======== Material for the task ========

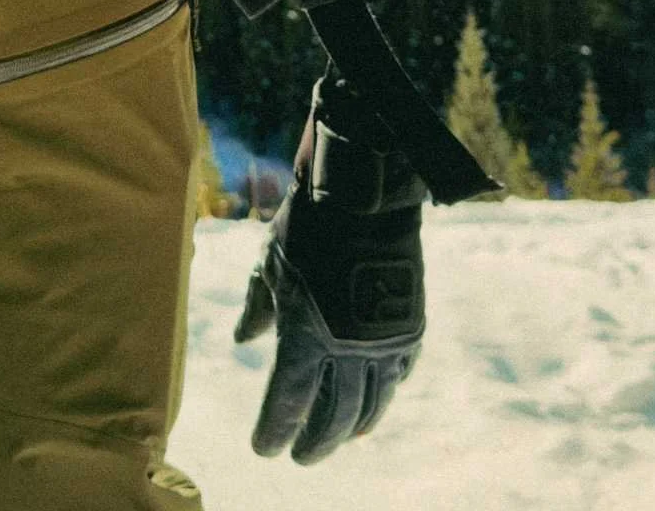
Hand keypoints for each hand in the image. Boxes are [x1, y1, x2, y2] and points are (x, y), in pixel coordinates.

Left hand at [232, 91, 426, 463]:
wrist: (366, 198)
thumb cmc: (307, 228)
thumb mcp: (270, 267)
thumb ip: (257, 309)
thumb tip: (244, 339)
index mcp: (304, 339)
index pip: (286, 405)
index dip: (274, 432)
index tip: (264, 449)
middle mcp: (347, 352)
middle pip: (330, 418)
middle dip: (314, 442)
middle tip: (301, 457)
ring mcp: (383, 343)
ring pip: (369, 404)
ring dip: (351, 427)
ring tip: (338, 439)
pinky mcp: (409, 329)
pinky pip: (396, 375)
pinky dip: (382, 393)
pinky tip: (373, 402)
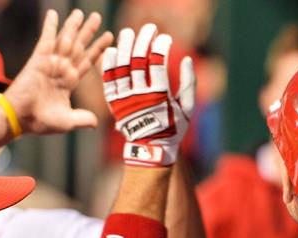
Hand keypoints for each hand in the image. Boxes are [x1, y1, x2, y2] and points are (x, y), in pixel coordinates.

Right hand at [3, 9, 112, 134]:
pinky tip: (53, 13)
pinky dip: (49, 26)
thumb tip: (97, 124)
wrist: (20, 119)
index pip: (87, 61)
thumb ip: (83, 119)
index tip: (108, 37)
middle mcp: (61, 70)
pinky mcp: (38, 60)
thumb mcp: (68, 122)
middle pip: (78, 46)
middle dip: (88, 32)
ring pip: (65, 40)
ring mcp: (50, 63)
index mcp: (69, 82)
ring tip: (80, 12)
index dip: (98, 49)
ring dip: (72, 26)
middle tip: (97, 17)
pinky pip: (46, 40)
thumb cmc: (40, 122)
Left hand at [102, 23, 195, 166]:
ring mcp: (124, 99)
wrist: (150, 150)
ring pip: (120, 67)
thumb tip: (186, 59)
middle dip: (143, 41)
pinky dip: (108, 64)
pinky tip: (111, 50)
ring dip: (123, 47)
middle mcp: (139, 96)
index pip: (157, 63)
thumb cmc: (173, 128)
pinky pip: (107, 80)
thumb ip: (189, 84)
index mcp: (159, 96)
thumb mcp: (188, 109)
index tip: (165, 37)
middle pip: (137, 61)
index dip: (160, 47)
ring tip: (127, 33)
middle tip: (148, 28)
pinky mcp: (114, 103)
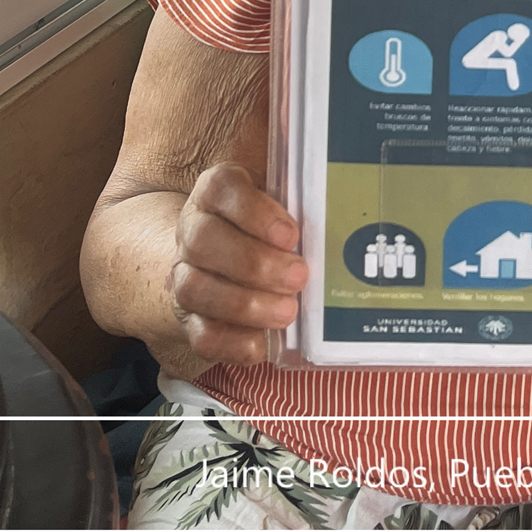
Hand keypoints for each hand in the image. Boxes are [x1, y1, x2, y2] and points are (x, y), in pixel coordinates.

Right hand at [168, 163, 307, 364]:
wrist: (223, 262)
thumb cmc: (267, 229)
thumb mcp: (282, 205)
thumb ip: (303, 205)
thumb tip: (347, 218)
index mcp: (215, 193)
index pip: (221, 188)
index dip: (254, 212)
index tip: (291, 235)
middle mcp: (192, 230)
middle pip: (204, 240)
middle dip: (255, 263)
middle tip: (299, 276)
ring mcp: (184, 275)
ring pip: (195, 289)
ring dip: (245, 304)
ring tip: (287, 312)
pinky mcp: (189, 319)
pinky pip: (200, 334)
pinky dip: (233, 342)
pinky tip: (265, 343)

========

Work item – Without the pictures, give again exactly the lines above starting at the line containing "thumb mcp: (270, 267)" and ending at the line containing "middle tip: (97, 17)".

Result for this exercise –
thumb mcp: (270, 267)
thumb ip: (257, 309)
thumb tip: (244, 339)
index mcp: (304, 339)
index pip: (286, 405)
index dip: (274, 432)
index tip: (264, 449)
middle mcp: (347, 352)
middle pip: (330, 418)
middle dip: (314, 442)
middle tip: (301, 457)
ring mcp: (383, 343)
ring pip: (369, 404)
ring dip: (351, 427)
ring tip: (338, 439)
pinky mcp: (409, 329)
pinky pip: (396, 375)
pinky dip: (382, 393)
pinky tip: (373, 402)
Hand keypoints for each hand in the image. Boxes are [x1, y1, x2, y2] and points are (x, y), in pixel coordinates.

Right hand at [3, 9, 112, 134]:
pinky tip: (53, 13)
pinky dip: (49, 26)
thumb tip: (97, 124)
wrist: (20, 119)
index pip: (87, 61)
thumb ip: (83, 119)
index tip: (108, 37)
middle mcp: (61, 70)
pinky mcp: (38, 60)
thumb mcp: (68, 122)
middle pip: (78, 46)
middle dip: (88, 32)
ring pip: (65, 40)
ring mcp: (50, 63)
index mcp: (69, 82)
ring tip: (80, 12)
index dip: (98, 49)
ring dip: (72, 26)
middle tip: (97, 17)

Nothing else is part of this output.